[1] The Fatehnama was dispatched from the location of Lamma Jatpura in the Jagraon region of modern-day western Ludhiana district.
[7] The first historical mention of the Fatehnama is found in an article published in the July–August 1922 edition of the Nagari Pracharini Patrika periodical, when a certain Babu Jagan Nath Das claims to have come across and prepared a copy of purported Persian work of Guru Gobind Singh in circa 1890 that contained more than 100 couplets written in Persian, but was not identifiable as the well-known Zafarnama.
[3] The work was in the form of a manuscript kept in the possession of a mahant of Takht Patna Sahib named Baba Sumer Singh (whose term in office lasted from 1882 to 1902).
[8] Since the copy he had prepared was lost and the owner of the original manuscript was deceased and as such the document could not be located, Babu Jagan Nath Das had to reproduce the work based solely off of his memory, which led to the incomplete Fatehnama of today of 23 complete couplets and 1 incomplete couplet.

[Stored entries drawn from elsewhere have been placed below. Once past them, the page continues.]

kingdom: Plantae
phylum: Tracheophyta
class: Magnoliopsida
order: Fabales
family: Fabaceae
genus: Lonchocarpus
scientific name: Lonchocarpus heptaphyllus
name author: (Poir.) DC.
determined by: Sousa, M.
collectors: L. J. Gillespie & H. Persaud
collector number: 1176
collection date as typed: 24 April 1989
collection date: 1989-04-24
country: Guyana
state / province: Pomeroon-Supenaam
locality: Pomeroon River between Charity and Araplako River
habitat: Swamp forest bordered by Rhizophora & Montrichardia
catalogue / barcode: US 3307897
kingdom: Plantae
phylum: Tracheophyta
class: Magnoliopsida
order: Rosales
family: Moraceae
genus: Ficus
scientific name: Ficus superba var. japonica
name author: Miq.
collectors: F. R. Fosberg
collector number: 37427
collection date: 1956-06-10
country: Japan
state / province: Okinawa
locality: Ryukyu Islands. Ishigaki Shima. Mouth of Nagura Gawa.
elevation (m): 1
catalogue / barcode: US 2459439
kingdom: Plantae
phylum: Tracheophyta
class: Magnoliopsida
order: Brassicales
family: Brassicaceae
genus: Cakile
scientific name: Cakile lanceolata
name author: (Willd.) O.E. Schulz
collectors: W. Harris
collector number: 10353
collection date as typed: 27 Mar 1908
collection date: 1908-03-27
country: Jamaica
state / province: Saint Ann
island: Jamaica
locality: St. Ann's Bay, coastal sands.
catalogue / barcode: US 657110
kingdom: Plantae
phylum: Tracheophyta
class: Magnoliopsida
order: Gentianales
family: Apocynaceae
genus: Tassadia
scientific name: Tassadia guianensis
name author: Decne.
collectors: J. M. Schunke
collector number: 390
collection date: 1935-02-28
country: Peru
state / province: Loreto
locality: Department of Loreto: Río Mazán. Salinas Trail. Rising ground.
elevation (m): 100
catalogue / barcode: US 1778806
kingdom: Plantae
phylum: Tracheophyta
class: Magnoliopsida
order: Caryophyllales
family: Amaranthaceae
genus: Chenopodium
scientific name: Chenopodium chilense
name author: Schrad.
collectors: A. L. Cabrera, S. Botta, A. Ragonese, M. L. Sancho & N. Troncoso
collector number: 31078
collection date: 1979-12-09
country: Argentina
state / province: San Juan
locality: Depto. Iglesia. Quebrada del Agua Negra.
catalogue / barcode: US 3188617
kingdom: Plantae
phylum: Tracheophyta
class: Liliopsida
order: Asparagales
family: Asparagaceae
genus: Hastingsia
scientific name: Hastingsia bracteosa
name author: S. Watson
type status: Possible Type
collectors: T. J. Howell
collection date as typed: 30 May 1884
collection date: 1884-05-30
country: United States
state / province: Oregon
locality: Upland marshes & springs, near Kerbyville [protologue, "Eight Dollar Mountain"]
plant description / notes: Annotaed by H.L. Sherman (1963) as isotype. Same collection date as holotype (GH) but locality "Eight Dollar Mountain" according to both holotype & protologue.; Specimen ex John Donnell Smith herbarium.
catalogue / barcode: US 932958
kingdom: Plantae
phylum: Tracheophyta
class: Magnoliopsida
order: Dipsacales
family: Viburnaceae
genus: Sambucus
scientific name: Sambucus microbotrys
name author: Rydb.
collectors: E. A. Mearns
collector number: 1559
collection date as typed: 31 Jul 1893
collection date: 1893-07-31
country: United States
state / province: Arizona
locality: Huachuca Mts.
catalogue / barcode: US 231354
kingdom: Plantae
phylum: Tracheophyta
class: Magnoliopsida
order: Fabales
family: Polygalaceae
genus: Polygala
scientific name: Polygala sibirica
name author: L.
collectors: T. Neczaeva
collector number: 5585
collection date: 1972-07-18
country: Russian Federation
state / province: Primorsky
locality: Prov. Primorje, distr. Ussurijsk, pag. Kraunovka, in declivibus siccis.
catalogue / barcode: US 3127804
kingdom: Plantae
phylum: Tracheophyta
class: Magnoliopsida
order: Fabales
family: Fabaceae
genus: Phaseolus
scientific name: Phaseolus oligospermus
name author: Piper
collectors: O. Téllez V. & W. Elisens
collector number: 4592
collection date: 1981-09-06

[3] He sent a written copy of his remembrance to Umrao Singh Majithia, who forwarded it to Bhai Vir Singh whom would publish the Fatehnama, alongside his Punjabi translation of it, in an essay titled Uchch da Pir found within the publication of Khalsa Samchar dated to 16 July 1942.
In Fatehnama Guru Gobind Singh says, “You have tasted the fruits of comfort and pleasure You have not had encounters with fighting youngsters… You will be a wolf drenched by rain if I lay at your door[;} a lion [released] from its trap”.